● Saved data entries
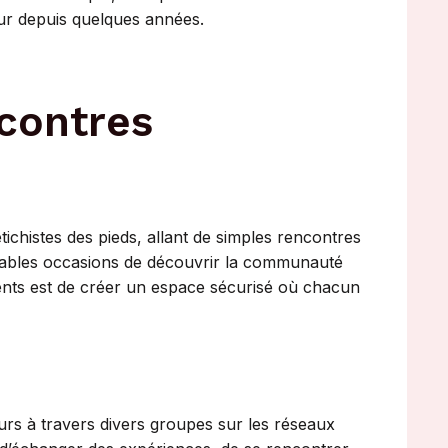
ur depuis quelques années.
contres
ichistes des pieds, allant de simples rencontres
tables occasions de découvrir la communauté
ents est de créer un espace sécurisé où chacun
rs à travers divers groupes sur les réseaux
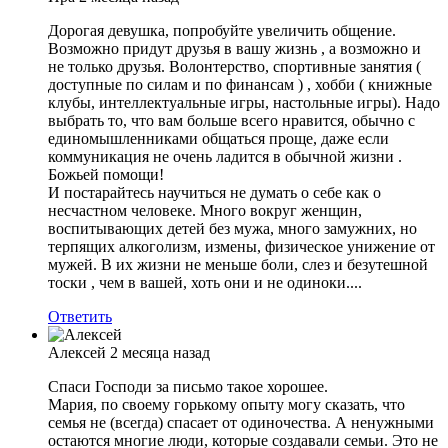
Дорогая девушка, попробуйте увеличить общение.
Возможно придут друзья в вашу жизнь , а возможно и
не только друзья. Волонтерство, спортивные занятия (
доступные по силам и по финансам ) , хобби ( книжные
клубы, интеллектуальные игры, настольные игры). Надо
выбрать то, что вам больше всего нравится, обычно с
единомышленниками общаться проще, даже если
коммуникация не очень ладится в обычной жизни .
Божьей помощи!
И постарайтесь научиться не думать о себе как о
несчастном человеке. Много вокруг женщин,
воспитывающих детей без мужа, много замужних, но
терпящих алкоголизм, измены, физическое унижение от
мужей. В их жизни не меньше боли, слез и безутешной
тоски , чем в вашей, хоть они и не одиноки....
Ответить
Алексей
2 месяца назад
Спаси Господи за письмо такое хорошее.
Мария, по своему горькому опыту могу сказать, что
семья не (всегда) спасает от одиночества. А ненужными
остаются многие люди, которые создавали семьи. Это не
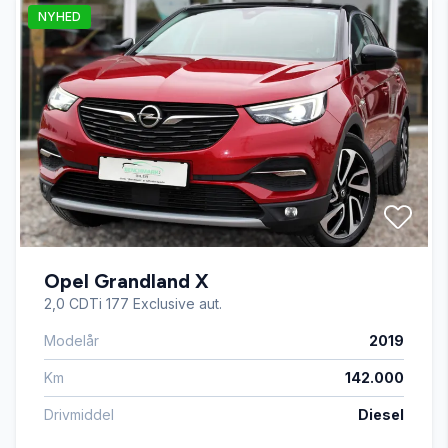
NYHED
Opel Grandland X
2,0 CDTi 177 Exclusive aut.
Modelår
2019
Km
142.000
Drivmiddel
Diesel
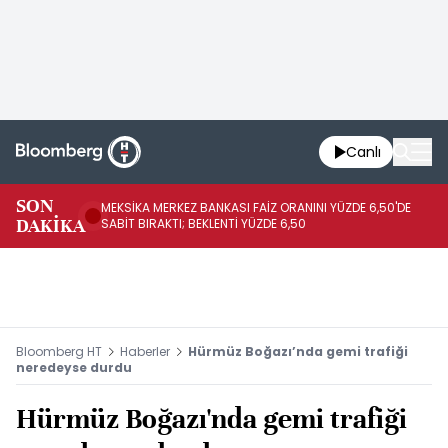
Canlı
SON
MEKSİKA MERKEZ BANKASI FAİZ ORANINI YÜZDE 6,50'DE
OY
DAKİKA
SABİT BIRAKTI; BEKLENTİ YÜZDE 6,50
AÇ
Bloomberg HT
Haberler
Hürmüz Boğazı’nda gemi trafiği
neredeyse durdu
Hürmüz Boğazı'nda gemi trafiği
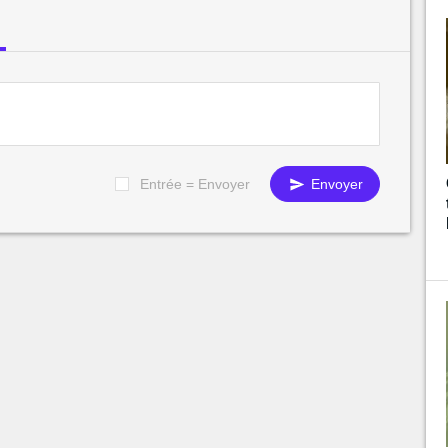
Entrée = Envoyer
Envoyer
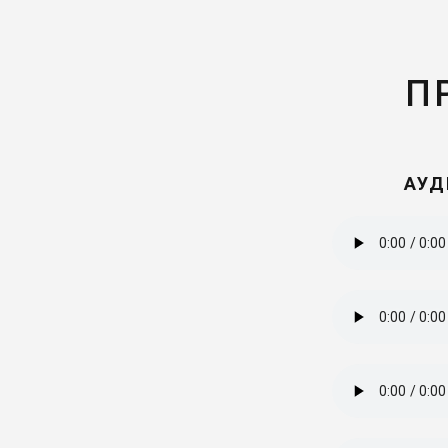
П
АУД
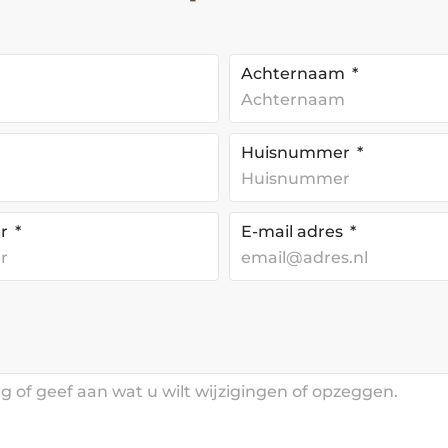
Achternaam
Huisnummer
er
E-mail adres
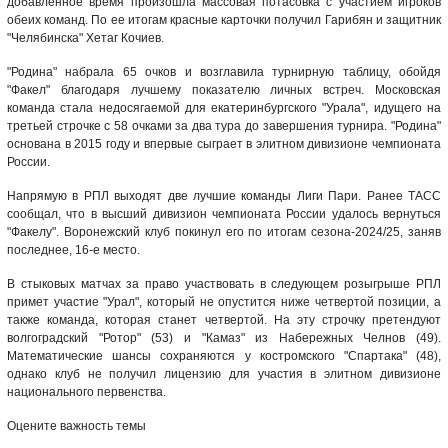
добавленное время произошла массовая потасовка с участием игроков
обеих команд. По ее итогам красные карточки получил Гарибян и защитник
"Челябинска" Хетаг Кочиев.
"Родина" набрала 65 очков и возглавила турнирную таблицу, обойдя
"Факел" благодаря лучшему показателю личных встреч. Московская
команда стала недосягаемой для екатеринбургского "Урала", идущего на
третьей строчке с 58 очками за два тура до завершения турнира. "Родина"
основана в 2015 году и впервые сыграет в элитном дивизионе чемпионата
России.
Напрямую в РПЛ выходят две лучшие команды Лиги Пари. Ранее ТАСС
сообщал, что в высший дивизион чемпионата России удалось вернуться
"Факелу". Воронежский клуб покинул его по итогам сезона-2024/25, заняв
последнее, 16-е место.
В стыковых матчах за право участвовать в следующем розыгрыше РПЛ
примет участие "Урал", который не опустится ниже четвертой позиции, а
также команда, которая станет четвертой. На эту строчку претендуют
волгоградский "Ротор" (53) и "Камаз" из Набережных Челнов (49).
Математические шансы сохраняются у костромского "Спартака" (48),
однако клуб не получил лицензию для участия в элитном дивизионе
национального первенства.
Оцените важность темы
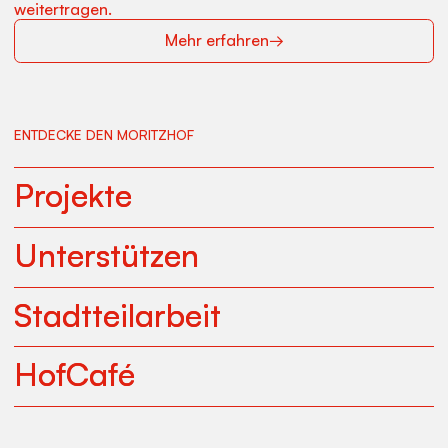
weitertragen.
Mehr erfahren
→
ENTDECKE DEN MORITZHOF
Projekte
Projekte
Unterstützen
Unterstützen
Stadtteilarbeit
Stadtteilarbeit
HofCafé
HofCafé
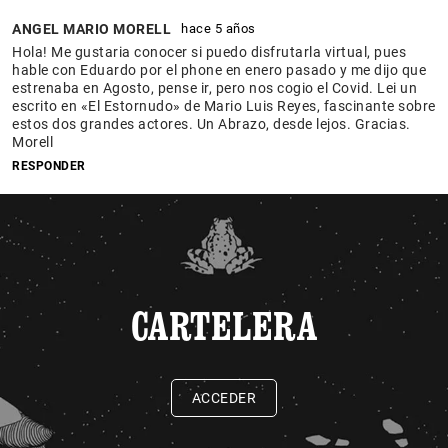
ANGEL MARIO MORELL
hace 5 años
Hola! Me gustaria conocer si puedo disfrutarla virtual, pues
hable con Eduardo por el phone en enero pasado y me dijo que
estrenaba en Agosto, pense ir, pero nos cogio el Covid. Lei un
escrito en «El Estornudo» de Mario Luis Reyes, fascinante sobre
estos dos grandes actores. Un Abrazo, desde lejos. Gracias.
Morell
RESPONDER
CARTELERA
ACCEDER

...

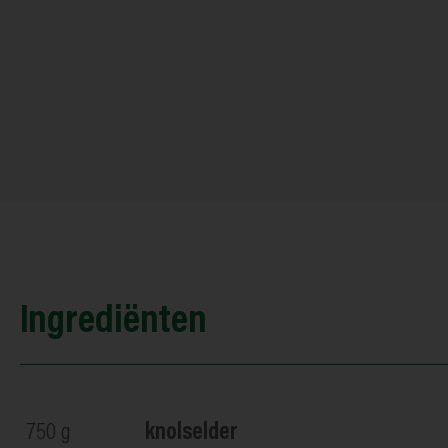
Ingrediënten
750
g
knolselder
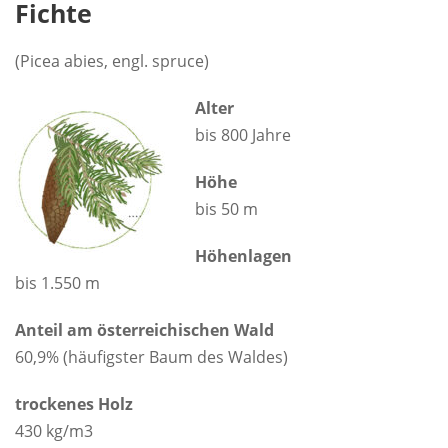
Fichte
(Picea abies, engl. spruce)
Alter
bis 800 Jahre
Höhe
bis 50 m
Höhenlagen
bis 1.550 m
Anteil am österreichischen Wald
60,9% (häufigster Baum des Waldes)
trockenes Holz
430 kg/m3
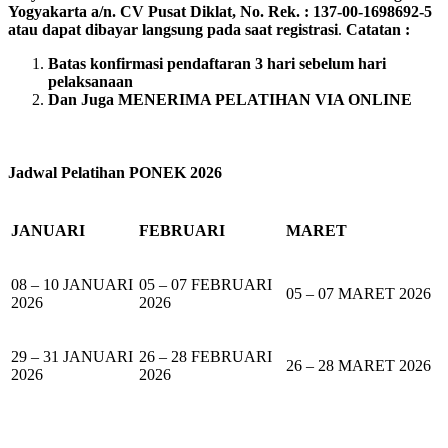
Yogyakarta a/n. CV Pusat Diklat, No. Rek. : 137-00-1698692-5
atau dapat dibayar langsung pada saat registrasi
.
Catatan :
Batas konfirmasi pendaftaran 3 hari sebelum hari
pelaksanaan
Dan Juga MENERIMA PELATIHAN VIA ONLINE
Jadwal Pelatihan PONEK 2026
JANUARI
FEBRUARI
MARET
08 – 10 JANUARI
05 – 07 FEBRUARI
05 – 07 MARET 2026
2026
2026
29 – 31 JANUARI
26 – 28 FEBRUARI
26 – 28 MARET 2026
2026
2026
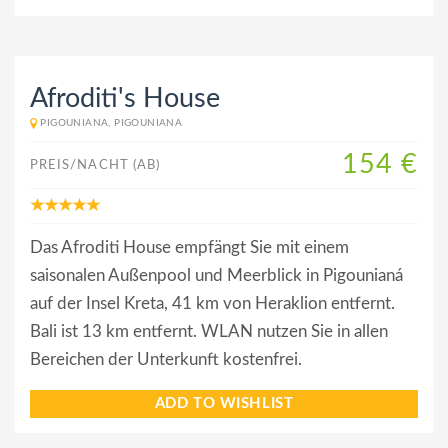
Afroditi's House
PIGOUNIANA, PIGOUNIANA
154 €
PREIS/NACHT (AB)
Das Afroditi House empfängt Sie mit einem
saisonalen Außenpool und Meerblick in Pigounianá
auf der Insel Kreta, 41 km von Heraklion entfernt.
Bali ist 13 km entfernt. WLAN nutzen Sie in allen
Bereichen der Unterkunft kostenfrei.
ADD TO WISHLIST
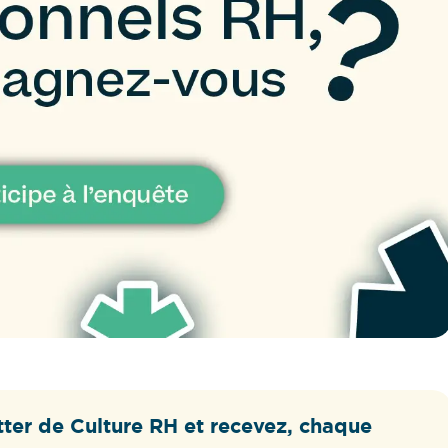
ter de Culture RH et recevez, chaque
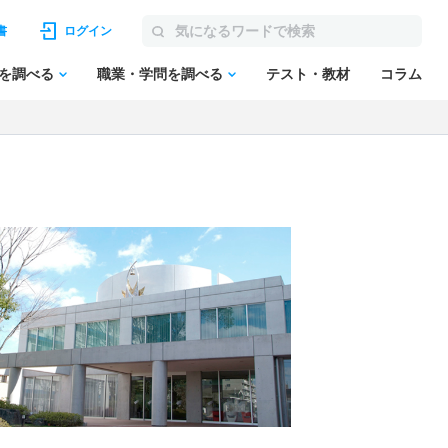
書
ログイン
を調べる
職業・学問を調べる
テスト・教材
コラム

* * *

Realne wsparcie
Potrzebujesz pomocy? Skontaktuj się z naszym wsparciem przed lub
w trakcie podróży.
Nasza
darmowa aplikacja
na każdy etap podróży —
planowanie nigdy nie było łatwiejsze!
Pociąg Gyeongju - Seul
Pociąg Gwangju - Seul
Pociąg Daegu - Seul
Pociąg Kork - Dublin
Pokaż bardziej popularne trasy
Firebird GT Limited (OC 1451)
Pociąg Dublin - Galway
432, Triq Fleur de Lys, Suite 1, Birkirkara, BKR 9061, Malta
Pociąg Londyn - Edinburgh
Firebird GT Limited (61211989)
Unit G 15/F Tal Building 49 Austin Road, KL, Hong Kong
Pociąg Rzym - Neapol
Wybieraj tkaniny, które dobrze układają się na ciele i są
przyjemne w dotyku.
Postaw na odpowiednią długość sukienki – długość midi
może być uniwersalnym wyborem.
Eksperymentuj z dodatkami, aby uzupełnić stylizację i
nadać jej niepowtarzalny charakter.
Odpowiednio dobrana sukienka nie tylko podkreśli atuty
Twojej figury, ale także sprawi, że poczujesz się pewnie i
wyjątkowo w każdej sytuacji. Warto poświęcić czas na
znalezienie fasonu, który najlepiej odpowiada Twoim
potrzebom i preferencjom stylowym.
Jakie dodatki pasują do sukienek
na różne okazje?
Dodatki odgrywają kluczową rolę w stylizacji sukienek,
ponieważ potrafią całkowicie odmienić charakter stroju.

● TASK GOAL
Copy out word for word the lines of the material from the line containing "ur depuis quelques années." through the line containing "rs à travers divers groupes sur les réseaux", including both of those lines.

● WRITTEN ANSWER
ur depuis quelques années.
contres
ichistes des pieds, allant de simples rencontres
tables occasions de découvrir la communauté
ents est de créer un espace sécurisé où chacun
rs à travers divers groupes sur les réseaux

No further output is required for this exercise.